The Court further stated that “[u]nder the Constitution, Congress and the President have the responsibility to update federal law as they see fit in light of the competing contemporary needs of water.” Id. While noting that Congress has enacted legislation to address the water needs of Americans, including the Navajos, by authorizing billions of dollars for water infrastructure, the Court states that “it is not the Judiciary’s role to update the law.” Id. The Court concludes its discussion on a somber note, discussing its inability to address the competing contemporary demands for water in light of the zero-sum reality confronting the southwestern United States.
Dissenting Opinion
Justice Gorsuch, writing for the dissent, and joined by Justices Sotomayor, Kagan, and Jackson, explained that treaties are essentially contracts between two sovereign nations, and when interpreting such, it is matter of determining the parties’ intent. In order to interpret the parties’ intent under the Navajo Treaty of 1868, they noted that the Court should apply “familiar principles of contract interpretation,” including the implied covenant of good faith and fair dealing between the parties and the principle that any uncertainty should be construed against the drafting party. Id. at 586 (Gorsuch, J., dissenting). Additionally, the Court should consider the doctrine of unilateral mistake, “the notion that if two parties understand a key provision differently, the controlling meaning is the one held by the party that could not have anticipated the different meaning attached by the other.” Id. Notably, the dissent pointed out that given the United States often operated under the “specter of undue influence” in many of its negotiations with tribes, treaties with such tribes should never be construed in such a manner to prejudice those tribes. Id. at 586–87.
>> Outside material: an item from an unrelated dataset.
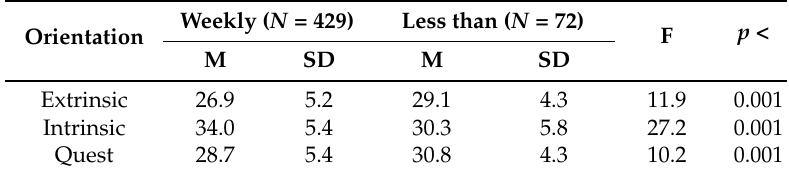
Table 2. Mean scale scores by church attendance.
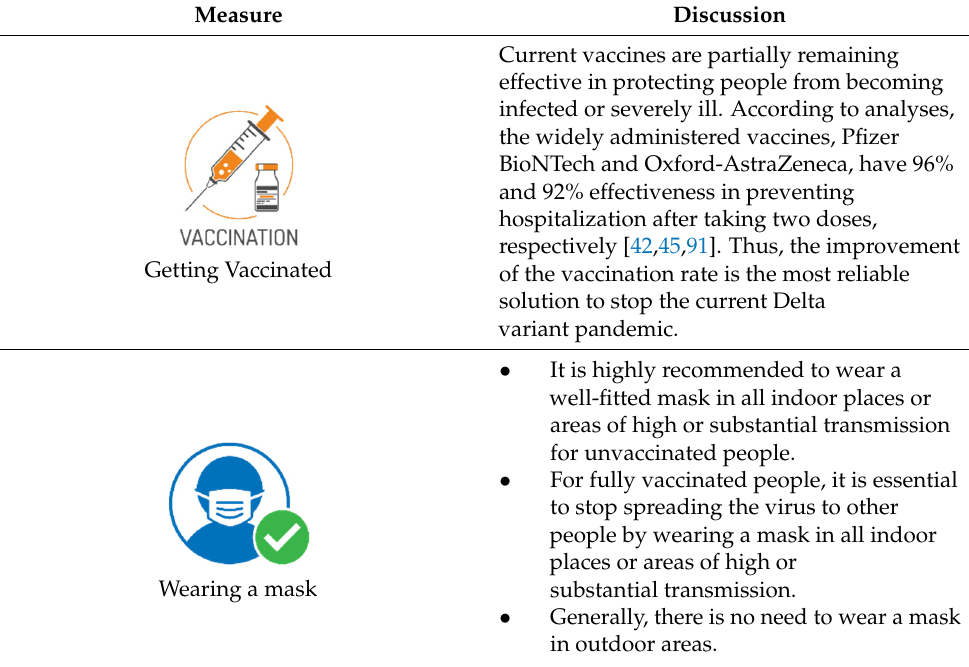
Table 3. Delta variant preventive measures.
In light of the historical circumstances that led to the Navajo Treaty of 1868, the dissent asserts that the United States has a fiduciary duty with respect to water rights it holds for the Navajo Nation, especially considering the extent that the United States “exercises control over many possible sources of water in which the [Navajo] may have rights, including the mainstream of the Colorado River.” Id. at 584. Accordingly, the dissent states that the U.S. government owes the Navajo Nation a duty to manage the water it holds for it in a legally responsible manner. Included in that duty is, at minimum, a requirement for the United States to assess what rights it holds for the Navajo Nation as its land’s trustee. However, no such action has been forthcoming. As Justice Gorsuch noted in his dissent, Navajo “efforts to find out what water rights the United States holds for them have produced an experience familiar to any American who has spent time at the Department of Motor Vehicles. The Navajo have waited patiently for someone, anyone, to help them, only to be told (repeatedly) that they have been standing in the wrong line and must try another.” Id. at 598.